As the Tory proposals - if elected - to scrap plans to increase National Insurance contributions previously announced by the Labour government, seem to be gathering support, it has also emerged that the UK opposition party is considering reversing government policy on IR35.
The Intermediaries Legislation (commonly referred to as IR35, after the Budget release signalling its introduction) was introduced on April 6, 2000, having been proposed in the 1999 Budget.
HM Revenue and Customs describes the purpose of the legislation as being "to eliminate the avoidance of tax and National Insurance Contributions (NICs) through the use of intermediaries, such as Personal Service Companies or partnerships, in circumstances where an individual worker would otherwise - for tax purposes, be regarded as an employee of the client; and for NIC purposes, be regarded as employed in employed earner’s employment by the client".
Prior to the introduction of the legislation, an individual could avoid being taxed as an employee on payments for services and paying Class 1 NIC by providing those services through an intermediary. The worker could take the money out of the intermediary, normally a Personal Service Company, in the form of dividends instead of salary, resulting in the worker paying less in NICs than either a conventional employee or a self-employed person, and additionally, removing said income from the Pay As You Earn (PAYE) net.
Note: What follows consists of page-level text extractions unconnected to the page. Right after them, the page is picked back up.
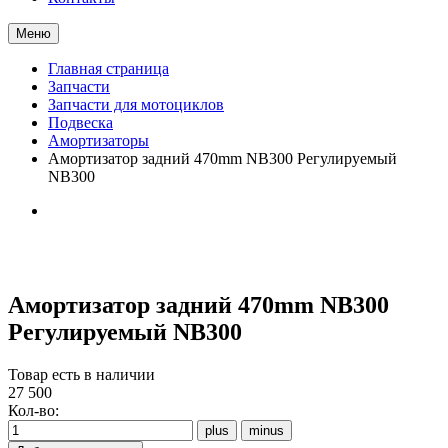
Меню
Главная страница
Запчасти
Запчасти для мотоциклов
Подвеска
Амортизаторы
Амортизатор задний 470mm NB300 Регулируемый
NB300
Амортизатор задний 470mm NB300
Регулируемый NB300
Товар есть в наличии
27 500
Кол-во:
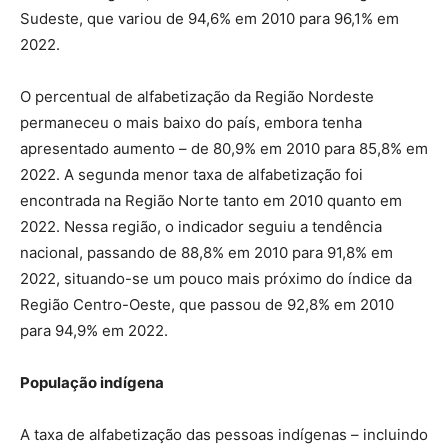
Sudeste, que variou de 94,6% em 2010 para 96,1% em
2022.
O percentual de alfabetização da Região Nordeste
permaneceu o mais baixo do país, embora tenha
apresentado aumento – de 80,9% em 2010 para 85,8% em
2022. A segunda menor taxa de alfabetização foi
encontrada na Região Norte tanto em 2010 quanto em
2022. Nessa região, o indicador seguiu a tendência
nacional, passando de 88,8% em 2010 para 91,8% em
2022, situando-se um pouco mais próximo do índice da
Região Centro-Oeste, que passou de 92,8% em 2010
para 94,9% em 2022.
População indígena
A taxa de alfabetização das pessoas indígenas – incluindo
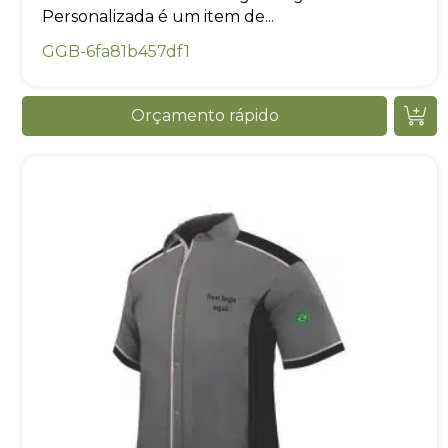
Personalizada é um item de...
GGB-6fa81b457df1
Orçamento rápido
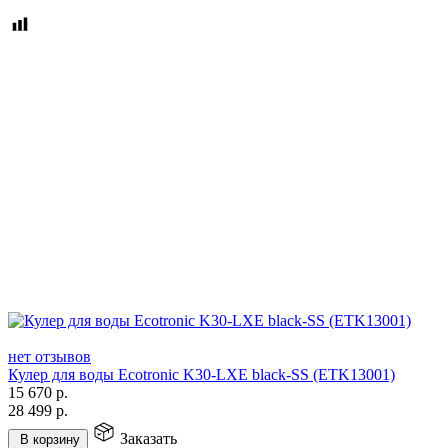
нет отзывов
Кулер для воды Ecotronic K30-LXE black-SS (ETK13001)
15 670
р.
28 499
р.
Заказать
В корзину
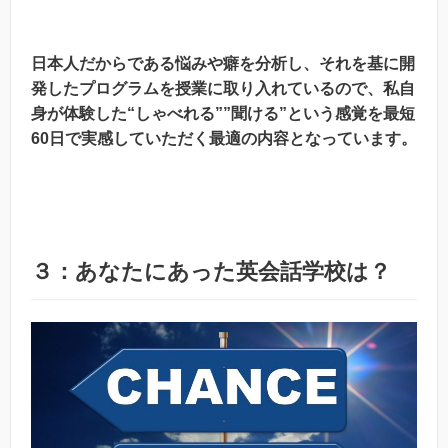
日本人だからである悩みや癖を分析し、それを基に開
発したプログラムを授業に取り入れているので、私自
身が体験した“しゃべれる””聞ける”という感覚を最短
60日で実感していただく最適の内容となっています。
３：あなたにあった英会話学校は？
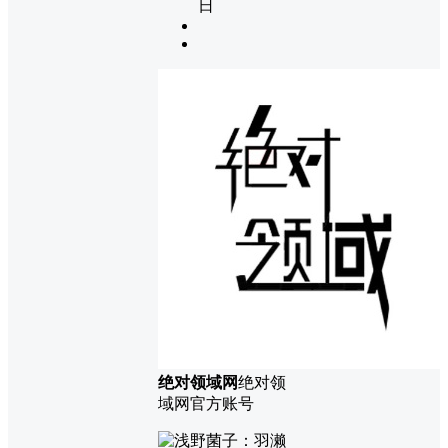
日
绝对领域网
绝对领
域网官方账号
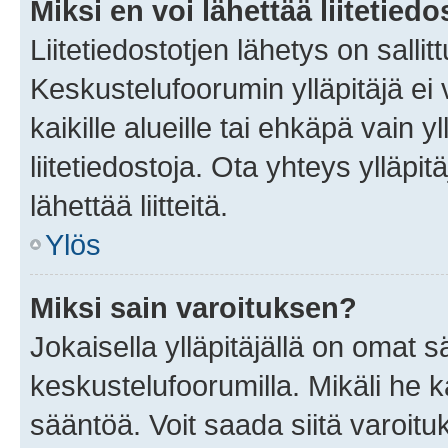
Miksi en voi lähettää liitetied
Liitetiedostotjen lähetys on sallit
Keskustelufoorumin ylläpitäjä ei v
kaikille alueille tai ehkäpä vain 
liitetiedostoja. Ota yhteys ylläpit
lähettää liitteitä.
Ylös
Miksi sain varoituksen?
Jokaisella ylläpitäjällä on omat 
keskustelufoorumilla. Mikäli he ka
sääntöä. Voit saada siitä varoi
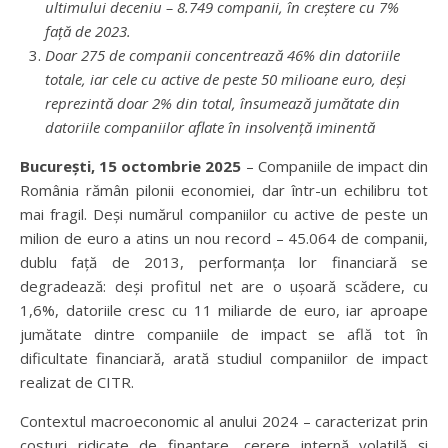
ultimului deceniu – 8.749 companii, în creștere cu 7%
față de 2023.
Doar 275 de companii concentrează 46% din datoriile
totale, iar cele cu active de peste 50 milioane euro, deși
reprezintă doar 2% din total, însumează jumătate din
datoriile companiilor aflate în insolvență iminentă
București, 15 octombrie 2025
– Companiile de impact din
România rămân pilonii economiei, dar într-un echilibru tot
mai fragil. Deși numărul companiilor cu active de peste un
milion de euro a atins un nou record – 45.064 de companii,
dublu față de 2013, performanța lor financiară se
degradează: deși profitul net are o ușoară scădere, cu
1,6%, datoriile cresc cu 11 miliarde de euro, iar aproape
jumătate dintre companiile de impact se află tot în
dificultate financiară, arată studiul companiilor de impact
realizat de CITR.
Contextul macroeconomic al anului 2024 – caracterizat prin
costuri ridicate de finanțare, cerere internă volatilă și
The IR35 review would occur as part of a wider Tory tax simplification and reform initiative, according to Shadow Business Minister, Mark Frisk, who condemned the current Labour government for 'meddling' with the rules governing freelancers and the self-employed in the UK, and condemned the IR35 legislation in particular as "over-complex, uncertain and often unfair", suggesting that: "At a time when Britain should be open for business, Gordon Brown has made it harder to be self-employed."
Any moves - by either side - to remove or reduce the impact of the controversial legislation are likely to be welcomed by IT contractors in the UK, who were among the worst affected by its introduction a decade ago.